On Separation Between Best-Iterate, Random-Iterate, and Last-Iterate Convergence of Learning in Games
This addresses theoretical gaps in game theory and machine learning by revealing separations between convergence types, challenging conventional wisdom about their equivalence.
The paper tackles the problem of understanding different convergence criteria for learning dynamics in games, showing that Optimistic Multiplicative Weights Update achieves an O(T^{-1/6}) best-iterate convergence rate in 2×2 matrix games despite slow last-iterate convergence, and establishes a lower bound proving it lacks polynomial random-iterate convergence.
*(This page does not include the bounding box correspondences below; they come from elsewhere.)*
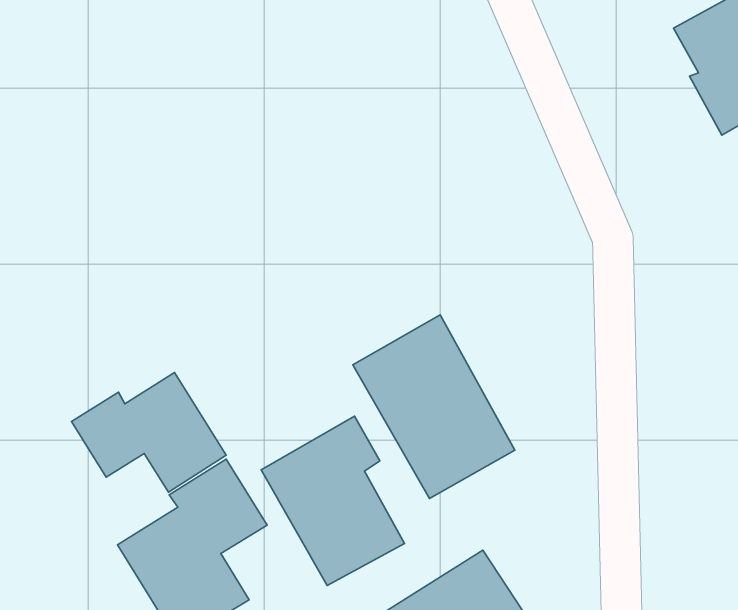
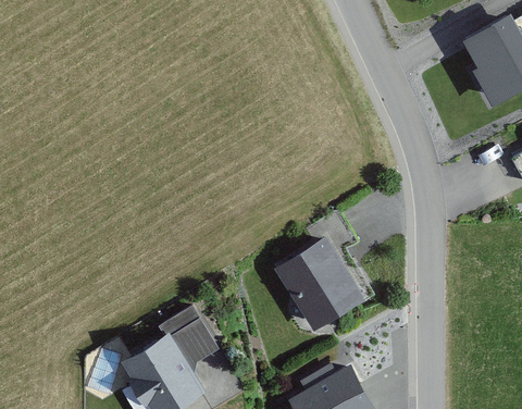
building: [71,373,226,492] -> none
building: [261,416,404,585] -> none

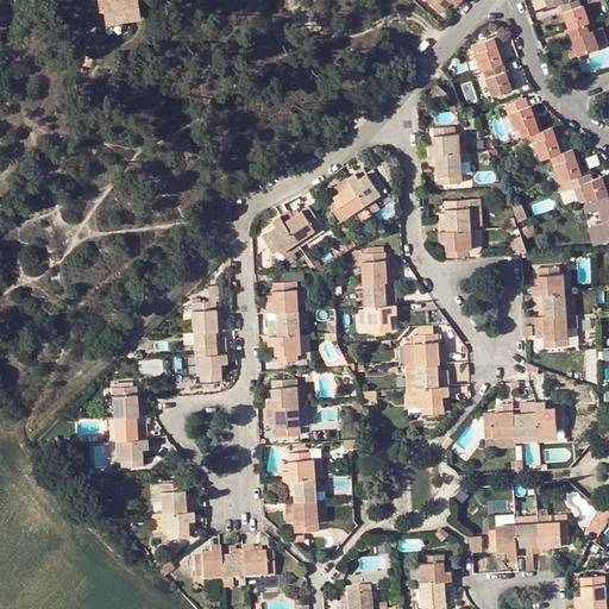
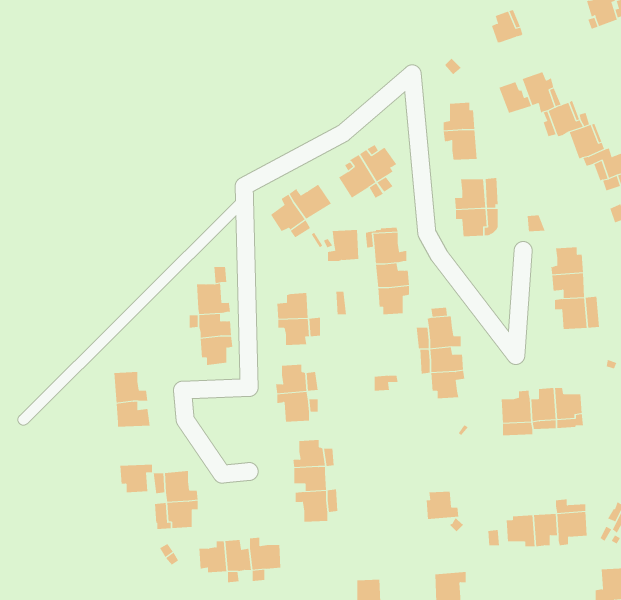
building: [483,65,515,96] -> [499,81,532,113]
building: [266,283,297,314] -> [327,229,359,262]
building: [114,440,146,467] -> [120,464,153,493]
building: [419,555,451,583] -> [426,491,459,519]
Non-ergodic convergence of learning dynamics in games is widely studied recently because of its importance in both theory and practice. Recent work (Cai et al., 2024) showed that a broad class of learning dynamics, including Optimistic Multiplicative Weights Update (OMWU), can exhibit arbitrarily slow last-iterate convergence even in simple $2 \times 2$ matrix games, despite many of these dynamics being known to converge asymptotically in the last iterate. It remains unclear, however, whether these algorithms achieve fast non-ergodic convergence under weaker criteria, such as best-iterate convergence. We show that for $2\times 2$ matrix games, OMWU achieves an $O(T^{-1/6})$ best-iterate convergence rate, in stark contrast to its slow last-iterate convergence in the same class of games. Furthermore, we establish a lower bound showing that OMWU does not achieve any polynomial random-iterate convergence rate, measured by the expected duality gaps across all iterates. This result challenges the conventional wisdom that random-iterate convergence is essentially equivalent to best-iterate convergence, with the former often used as a proxy for establishing the latter. Our analysis uncovers a new connection to dynamic regret and presents a novel two-phase approach to best-iterate convergence, which could be of independent interest.